Mirabilis is a perfect Rorschach test for how different
investors value Internet companies. To bulls, Mirabilis
has vast potential because it developed a chat service
that has attracted 12 million members who spend hours a
day on line. But skeptics note that Mirabilis has never
generated a dollar in revenue and that America Online's
plans to turn it into an advertising medium are
unproved.

For America Online, this represents another accounting
cloud that darkens what many investors see as one of
the great business growth stories of the decade. The
company was long criticized for its delay in taking
charges for marketing expenses, a move that had the
effect of making the company appear more profitable in
its earlier growing phase.

Last year, it reversed that practice. And indeed the
more recent accounting imbroglios relate to practices
that have the opposite effect -- of taking charges for
expenses faster, depressing near-term earnings but
leaving future earnings free to grow faster. But the
S.E.C. then forced America Online to restate its
earnings -- in part because it had taken $26 million in
expenses too soon.

Now, with its research write-off, America Online says
it is hardly trying to pick yet another fight with
regulators.

"We brought this issue to the attention of the S.E.C.,
and we are confident that it will be worked out," said
Tricia Primrose, a spokeswoman. She said the company
set the value of the research done by Mirabilis and
Netchannel according to calculations of an independent
appraiser and that such write-offs have become standard
in the industry.
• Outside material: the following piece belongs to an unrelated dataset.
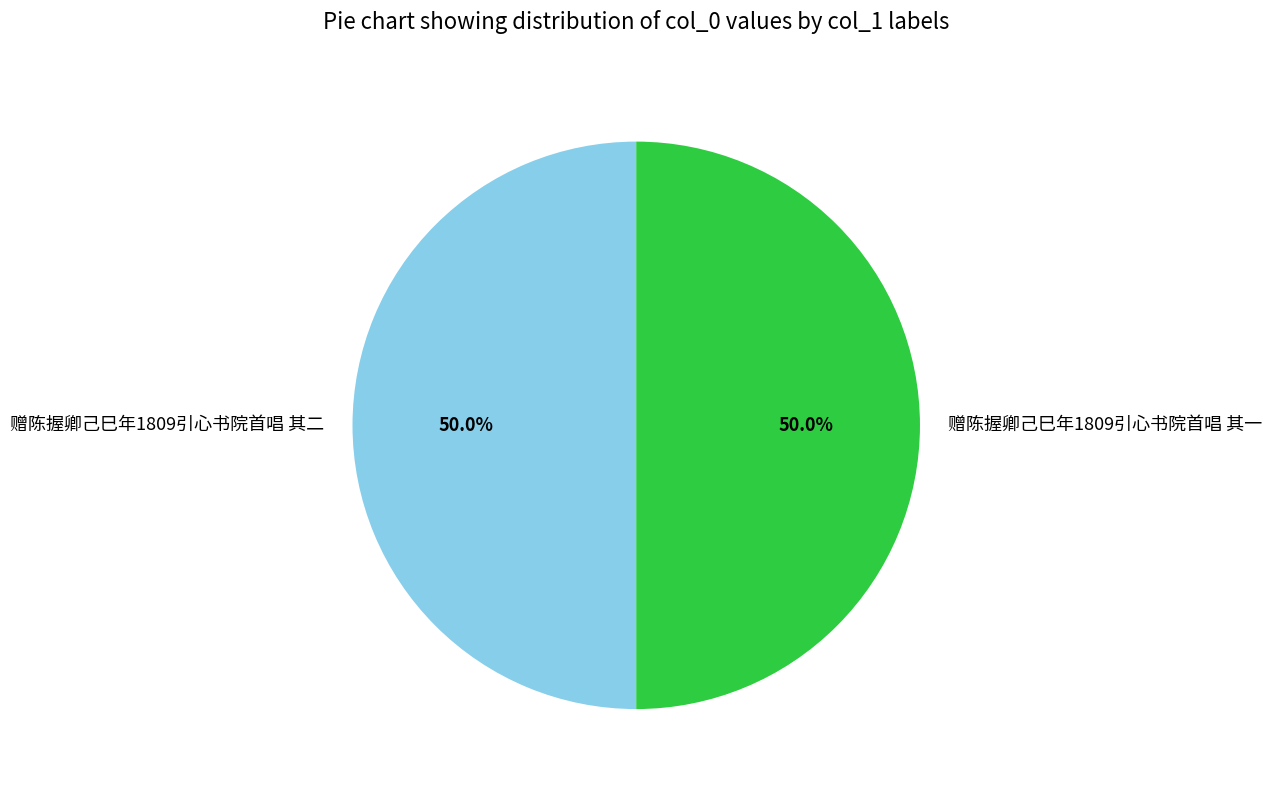

How much of the chart is everything except 赠陈握卿己巳年1809引心书院首唱 其二?

50.0%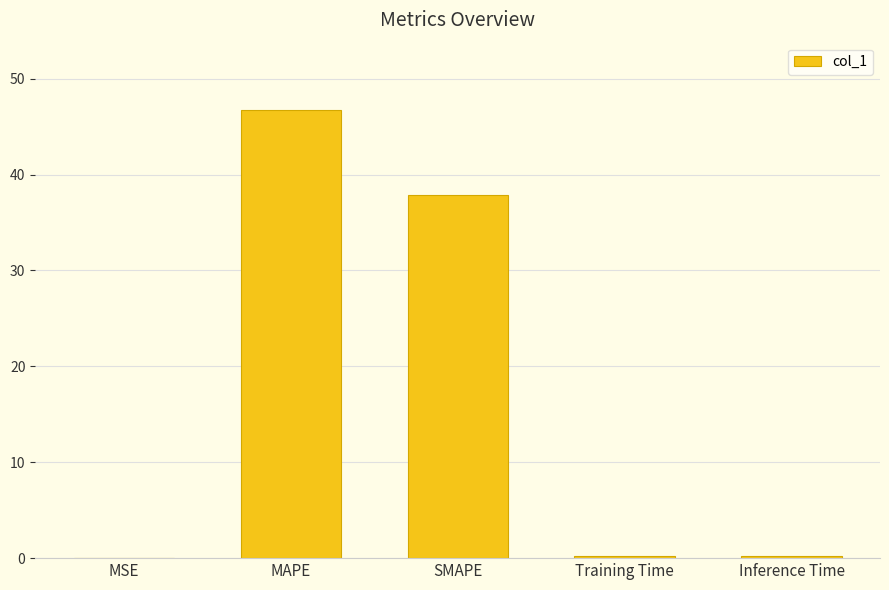

The chart shows a value of 46.7 at MAPE. True or false?

True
For example, I.B.M. wrote off as
research $1.8 billion of the $3.4 billion it paid for
Lotus Development in 1995.

The excuse that "everybody is doing it," does not calm
the critics.

"These write-offs should be very minimal, at best,
because when you give management the right to wipe out
future expenses all on one swoop, they tend to abuse
it," said Brad Rexford, an analyst with the Center for
Financial Research and Analysis, a research firm in
Bethesda, Md.

Yet most investors and stock analysts argue that these
fine points of accounting are not related to the
financial health of the companies.

"Good will is noncash and doesn't effect the
cash-generating capacity of a company," said Shaun G.
Andrikopoulos, an analyst with BT Alex. Brown.

If technology companies are forced by the S.E.C. to
reduce their initial write-offs and take more of the
cost of their acquisitions as charges to earnings for
continuing good will, analysts will simply ignore the
reported earnings, Andrikopoulos said. In media
companies, which often have a lot of good will charges,
analysts look more to earnings before income taxes,
depreciation and amortization than to net profit, he
said.

Others worry that tightening rules on research
write-offs will inhibit technology companies from
pursuing acquisitions.

"If the S.E.C. cracks down, it will have an effect on
the whole sector," said Walt Price, who runs a
technology mutual fund for Dresdner RCM Global
Investors. "In the case of Mirabilis, the only way that
acquisition is going to make sense is if you write off
the very large purchase price and then figure out how
to turn it into a business."

Could that be exactly what the S.E.C. has in mind?